Dia bertekad menjadikan alam sebagai sumber pertumbuhan ekonomi tanpa merusak ekosistemnya. Melalui koordinasi dengan para Niniak Mamak, Dasrul memastikan setiap langkah pembangunan didasarkan pada kesepakatan kolektif kaum.
“Kami sangat membutuhkan binaan dan pengembangan, baik secara fisik maupun pemikiran, agar kearifan lokal kami tetap terjaga seiring dengan meningkatnya kesejahteraan keluarga kami,” pungkas Dasrul.
Ketua Kadin Sumatera Barat, Buchari Bachter mengungkapkan bahwa proyek di Kampung Talang ini merupakan tonggak sejarah penting. Huntap Mandiri ini tercatat sebagai Huntap pertama yang dibangun di wilayah Sumatera Barat pascabencana.
“Walaupun ini cuma 10 rumah, tapi berdasarkan informasi, ini Huntap pertama yang dibangun se-Sumatera, bukan Sumatera Barat saja,” tegas Buchari Bachter.
Pembangunan ini ditargetkan selesai dalam waktu singkat, yakni sekitar 30 hari menggunakan teknologi semen block dari PT Semen Padang.
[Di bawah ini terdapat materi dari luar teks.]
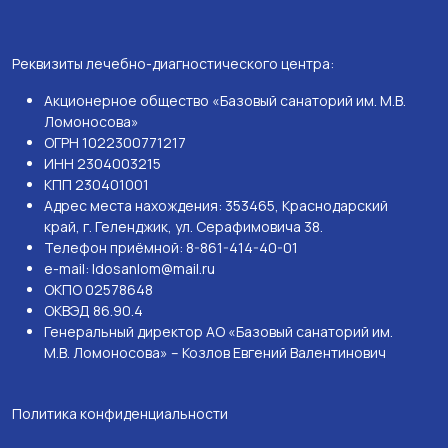
Реквизиты лечебно-диагностического центра:
Акционерное общество «Базовый санаторий им. М.В.
Ломоносова»
ОГРН 1022300771217
ИНН 2304003215
КПП 230401001
Адрес места нахождения: 353465, Краснодарский
край, г. Геленджик, ул. Серафимовича 38.
Телефон приёмной: 8-861-414-40-01
e-mail: ldosanlom@mail.ru
ОКПО 02578648
ОКВЭД 86.90.4
Генеральный директор АО «Базовый санаторий им.
М.В. Ломоносова» – Козлов Евгений Валентинович
Политика конфиденциальности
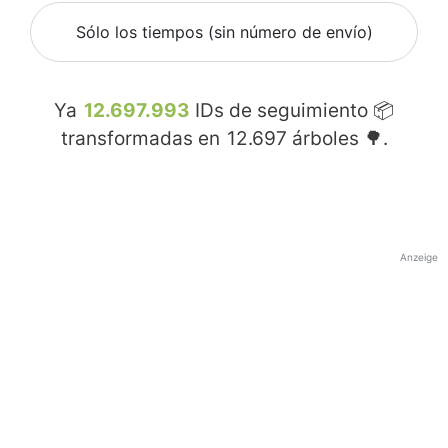
Sólo los tiempos (sin número de envío)
Ya
12.697.993
IDs de seguimiento 📦
transformadas en
12.697
árboles 🌳.
Anzeige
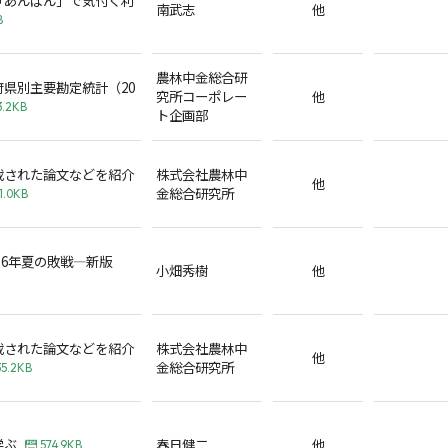
南武志
他
B
農林中金総合研
県別主要勘定統計（20
究所コーポレー
他
3.2KB
ト企画部
載された論文などを紹介
株式会社農林中
他
金総合研究所
1.0KB
16年夏の敗戦―新版
小畑秀樹
他
載された論文などを紹介
株式会社農林中
他
金総合研究所
35.2KB
学ぶ
春日健二
他
574.9KB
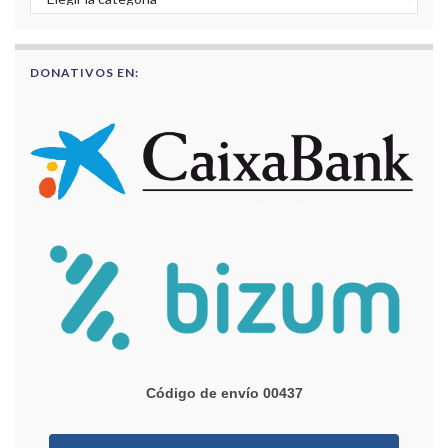
DONATIVOS EN:
Código de envío 00437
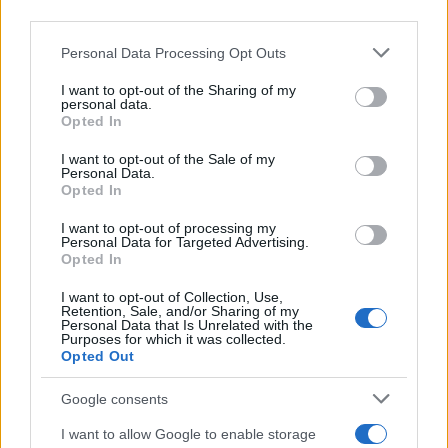
koji će vam donijeti nešto zaista sjajno. Već neko
vrijeme želite da se dogodi nešto magično, a
Personal Data Processing Opt Outs
tokom direktnog kretanja Urana izgleda da se to
konačno pokreće.
I want to opt-out of the Sharing of my
personal data.
Opted In
Nema potrebe da vas iko nagovara na bilo šta.
Vidite priliku i odmah preduzimate akciju. Uran je
I want to opt-out of the Sale of my
Personal Data.
vaša vladajuća planeta, a njegova transformativna
Opted In
energija tu je da vas podrži i učini da se osjećate
sigurnije u vezi sa svojim sljedećim korakom. Zato
I want to opt-out of processing my
Personal Data for Targeted Advertising.
samo naprijed.
Opted In
I want to opt-out of Collection, Use,
Retention, Sale, and/or Sharing of my
Personal Data that Is Unrelated with the
Purposes for which it was collected.
Opted Out
#horoskop
Google consents
I want to allow Google to enable storage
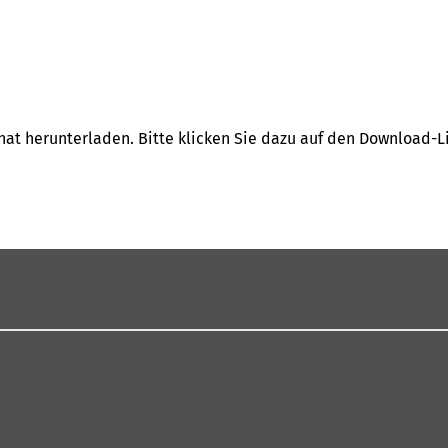
at herunterladen. Bitte klicken Sie dazu auf den Download-L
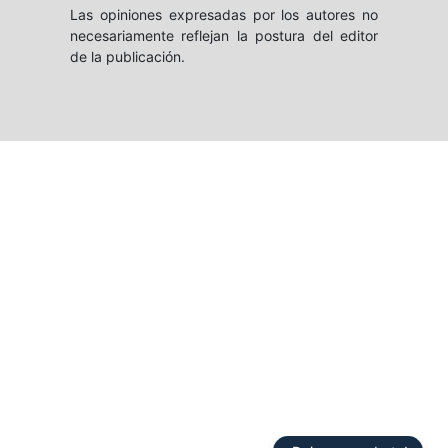
Las opiniones expresadas por los autores no
necesariamente reflejan la postura del editor
de la publicación.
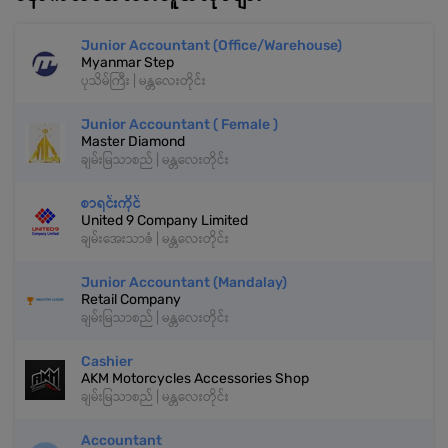
‎Junior Accountant (Office/Warehouse)
Myanmar Step
ပုသိမ်ကြီး | မန္တလေးတိုင်း
Junior Accountant ( Female )
Master Diamond
ချမ်းမြသာစည် | မန္တလေးတိုင်း
စာရင်းကိုင်
United 9 Company Limited
ချမ်းအေးသာဇံ | မန္တလေးတိုင်း
Junior Accountant (Mandalay)
Retail Company
ချမ်းမြသာစည် | မန္တလေးတိုင်း
Cashier
AKM Motorcycles Accessories Shop
ချမ်းမြသာစည် | မန္တလေးတိုင်း
Accountant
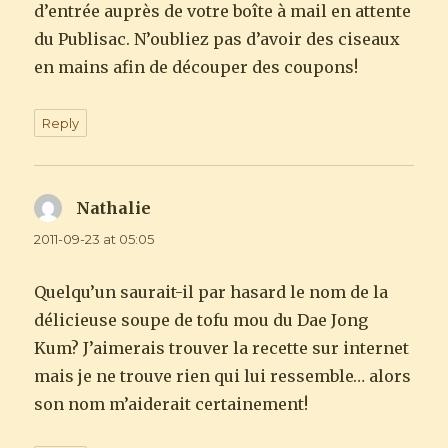
d’entrée auprès de votre boîte à mail en attente
du Publisac. N’oubliez pas d’avoir des ciseaux
en mains afin de découper des coupons!
Reply
Nathalie
says:
2011-09-23 at 05:05
Quelqu’un saurait-il par hasard le nom de la
délicieuse soupe de tofu mou du Dae Jong
Kum? J’aimerais trouver la recette sur internet
mais je ne trouve rien qui lui ressemble… alors
son nom m’aiderait certainement!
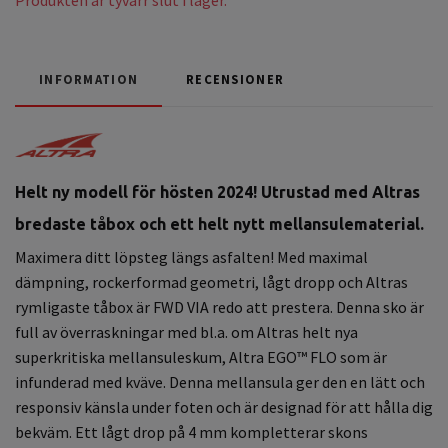
INFORMATION
RECENSIONER
Helt ny modell för hösten 2024! Utrustad med Altras
bredaste tåbox och ett helt nytt mellansulematerial.
Maximera ditt löpsteg längs asfalten! Med maximal
dämpning, rockerformad geometri, lågt dropp och Altras
rymligaste tåbox är FWD VIA redo att prestera. Denna sko är
full av överraskningar med bl.a. om Altras helt nya
superkritiska mellansuleskum, Altra EGO™ FLO som är
infunderad med kväve. Denna mellansula ger den en lätt och
responsiv känsla under foten och är designad för att hålla dig
bekväm. Ett lågt drop på 4 mm kompletterar skons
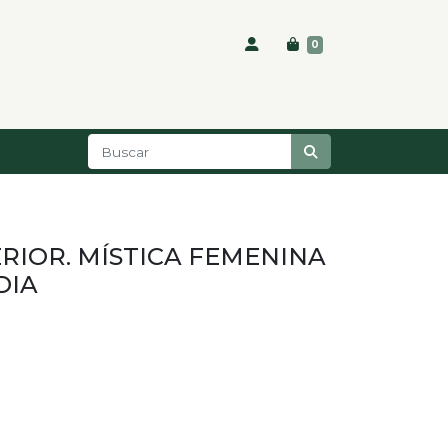
0
RIOR. MÍSTICA FEMENINA
DIA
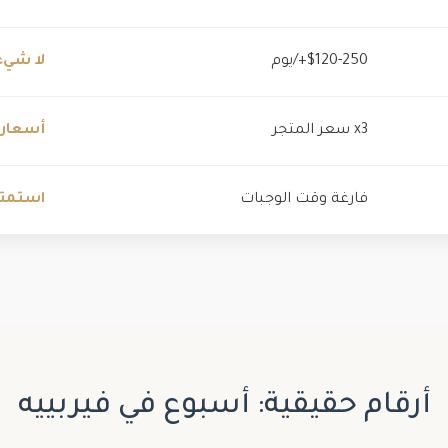
$120-250+/يوم
لا شيء
x3 سعر المتجر
أسعار 
فارغة وقت الوجبات
استمتع
أرقام حقيقية: أسبوع في فيربييه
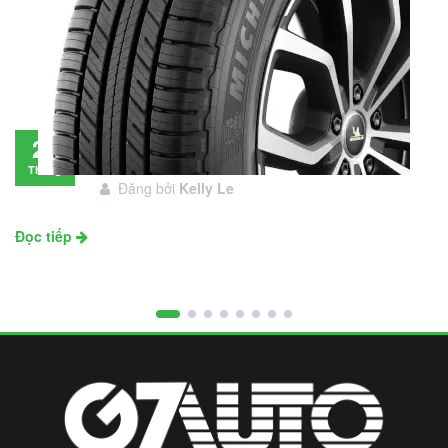
Đánh giá lốp Michelin Primacy SUV: Đáng
28
đầu tư không?
Tháng
Đăng bởi
Kelly Le
11
Đọc tiếp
Targetnya, pada pertengahan bulan Ramadan mendatang, rumah-rumah tersebut sudah dapat ditempati para penyintas banjir bandang.
Proyek ini menjadi prototipe ekosistem baru pascabencana yang melibatkan kolaborasi lintas sektor, mulai dari Kadin, Pemko Padang, akademisi Universitas Andalas,, hingga dukungan dari Kementerian Perumahan dan PT Danantara (BUMN).
Wali Kota Fadly Amran mengapresiasi Dasrul bersama Ninik Mamak Suku Tanjuang dan Kadin yang telah bergerak cepat (gercep) merealisasikan hunian ini.
“Sinergi ini diharapkan tidak hanya memberikan atap bagi warga, tetapi juga mengembalikan martabat dan kesejahteraan masyarakat melalui ekosistem ekonomi yang berkelanjutan,” kata Fadly Amran. (*)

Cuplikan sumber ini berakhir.